- _Directive_
Could you report every line of the listing below that holds the word "COMMERCE"?

- _Dataset extract_
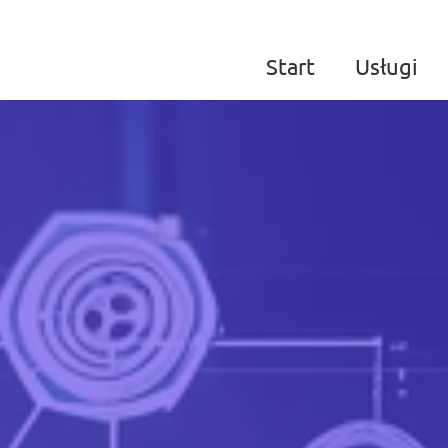
Start
Usługi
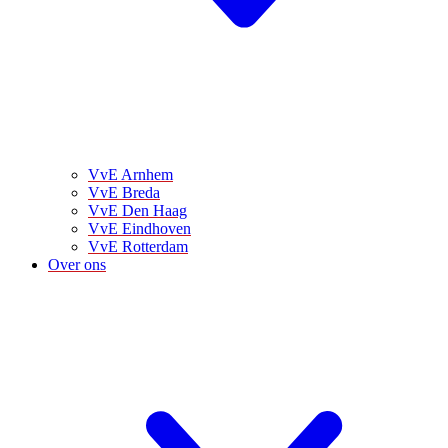
VvE Arnhem
VvE Breda
VvE Den Haag
VvE Eindhoven
VvE Rotterdam
Over ons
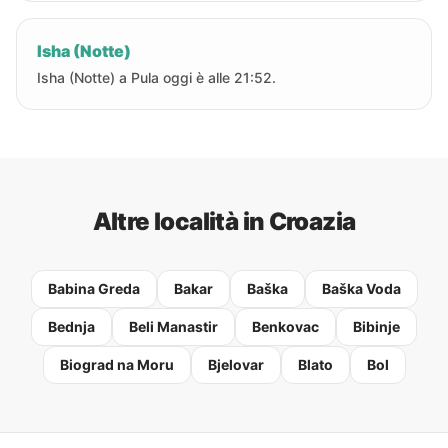
Isha (Notte)
Isha (Notte) a Pula oggi è alle 21:52.
Altre località in Croazia
Babina Greda
Bakar
Baška
Baška Voda
Bednja
Beli Manastir
Benkovac
Bibinje
Biograd na Moru
Bjelovar
Blato
Bol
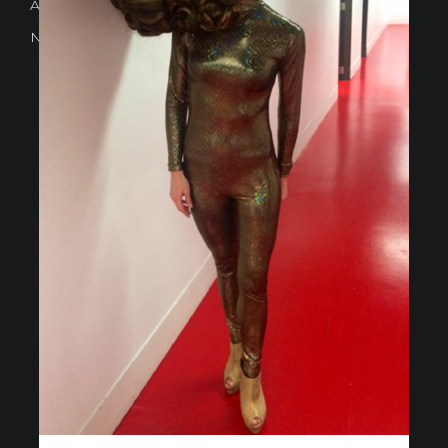
Avd. Comercial 20 Barañain (Navarra)
Nota Legal
·
Privacidad
·
Política de Cookies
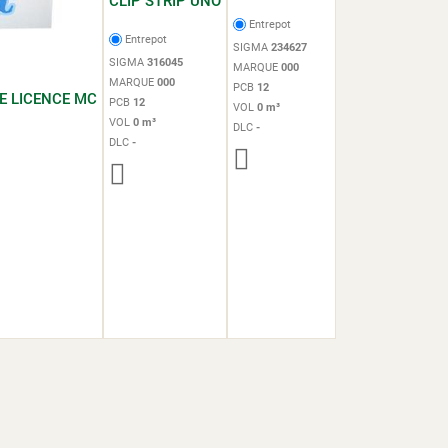
CLIP STRIP UNO
Entrepot
Entrepot
SIGMA
234627
SIGMA
316045
MARQUE
000
MARQUE
000
PCB
12
E LICENCE MC
PCB
12
VOL
0 m³
VOL
0 m³
DLC
-
DLC
-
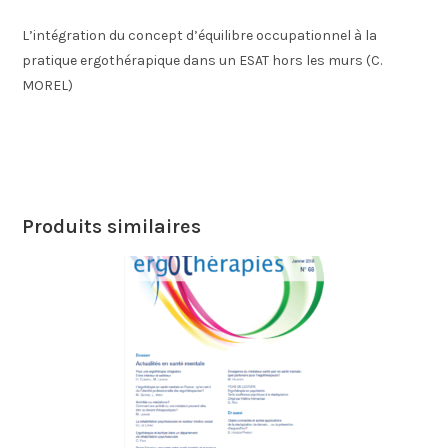
L’intégration du concept d’équilibre occupationnel à la
pratique ergothérapique dans un ESAT hors les murs (C.
MOREL)
Produits similaires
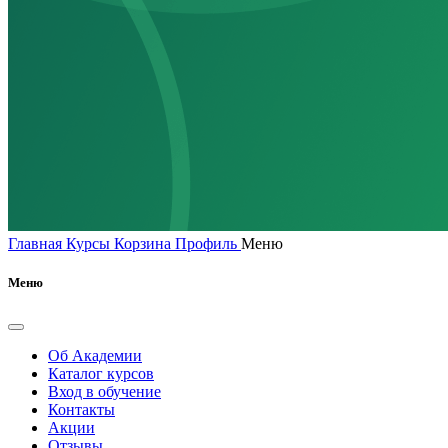
Главная
Курсы
Корзина
Профиль
Меню
Меню
Об Академии
Каталог курсов
Вход в обучение
Контакты
Акции
Отзывы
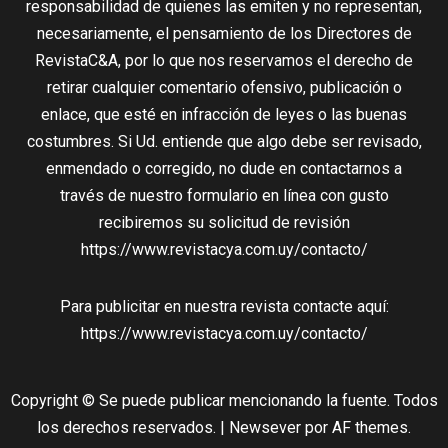
responsabilidad de quienes las emiten y no representan,
necesariamente, el pensamiento de los Directores de
RevistaC&A, por lo que nos reservamos el derecho de
retirar cualquier comentario ofensivo, publicación o
enlace, que esté en infracción de leyes o las buenas
costumbres. Si Ud. entiende que algo debe ser revisado,
enmendado o corregido, no dude en contactarnos a
través de nuestro formulario en línea con gusto
recibiremos su solicitud de revisión
https://www.revistacya.com.uy/contacto/
Para publicitar en nuestra revista contacte aquí:
https://www.revistacya.com.uy/contacto/
Copyright © Se puede publicar mencionando la fuente. Todos
los derechos reservados.
|
Newsever
por AF themes.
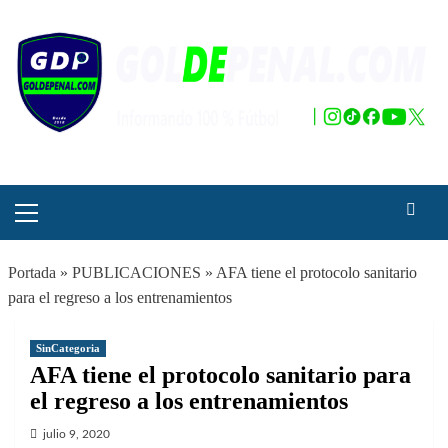
Saltar
al
contenido
Menú
principal
Portada
»
PUBLICACIONES
»
AFA tiene el protocolo sanitario
para el regreso a los entrenamientos
SinCategoria
AFA tiene el protocolo sanitario para
el regreso a los entrenamientos
julio 9, 2020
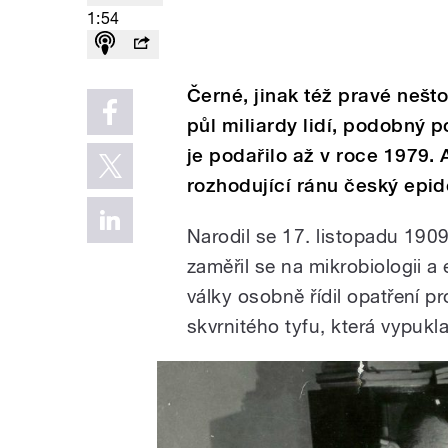
1:54
Černé, jinak též pravé nešto
půl miliardy lidí, podobný p
je podařilo až v roce 1979.
rozhodující ránu český epi
Narodil se 17. listopadu 1909
zaměřil se na mikrobiologii a
války osobně řídil opatření p
skvrnitého tyfu, která vypukl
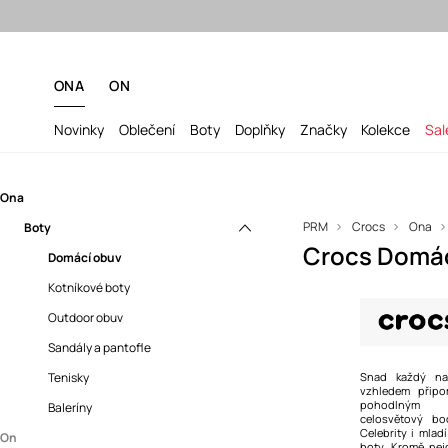
ONA
ON
Novinky
Oblečení
Boty
Doplňky
Značky
Kolekce
Sal
Ona
PRM
Crocs
Ona
Boty
Crocs Domá
Domácí obuv
Kotníkové boty
Outdoor obuv
Sandály a pantofle
Tenisky
Snad každý na
vzhledem připo
pohodlným v
Baleríny
celosvětový b
Celebrity i mladí
On
boty. Kromě nej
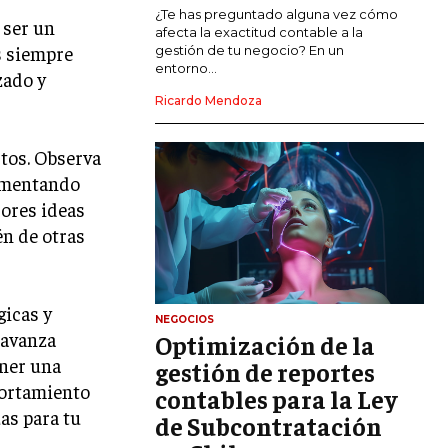
MARKETING DE INFLUENCERS
¿Te has preguntado alguna vez cómo
 ser un
afecta la exactitud contable a la
s siempre
gestión de tu negocio? En un
E-COMMERCE
entorno...
zado y
E-COMMERCE Y COMERCIO ELECTRÓNICO
Ricardo Mendoza
ESTRATEGIAS DE PRICING Y GESTIÓN DE
PRECIOS
ctos. Observa
GESTIÓN DE CRISIS EMPRESARIALES
lementando
jores ideas
EMPRESAS Y STARTUPS TECNOLÓGICAS
én de otras
GESTIÓN DE LA EXPERIENCIA DEL
CLIENTE
gicas y
MÁS
NEGOCIOS
PROYECTOS
 avanza
Optimización de la
GESTIÓN DE PROYECTOS
ener una
gestión de reportes
portamiento
GESTIÓN DE OPERACIONES Y CADENA
contables para la Ley
DE SUMINISTRO
as para tu
de Subcontratación
LOGÍSTICA EMPRESARIAL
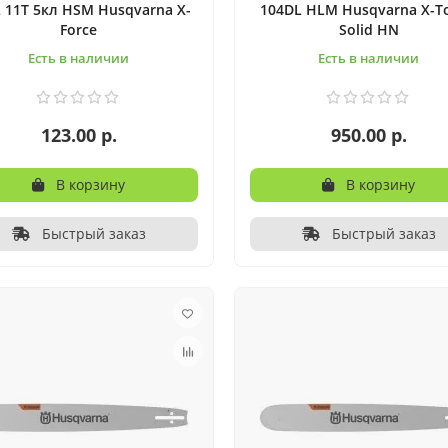
 11T 5кл HSM Husqvarna X-
104DL HLM Husqvarna X-T
Force
Solid HN
Есть в наличии
Есть в наличии
123.00 р.
950.00 р.
В корзину
В корзину
Быстрый заказ
Быстрый заказ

- _Solution for this task_
E-COMMERCE
E-COMMERCE Y COMERCIO ELECTRÓNICO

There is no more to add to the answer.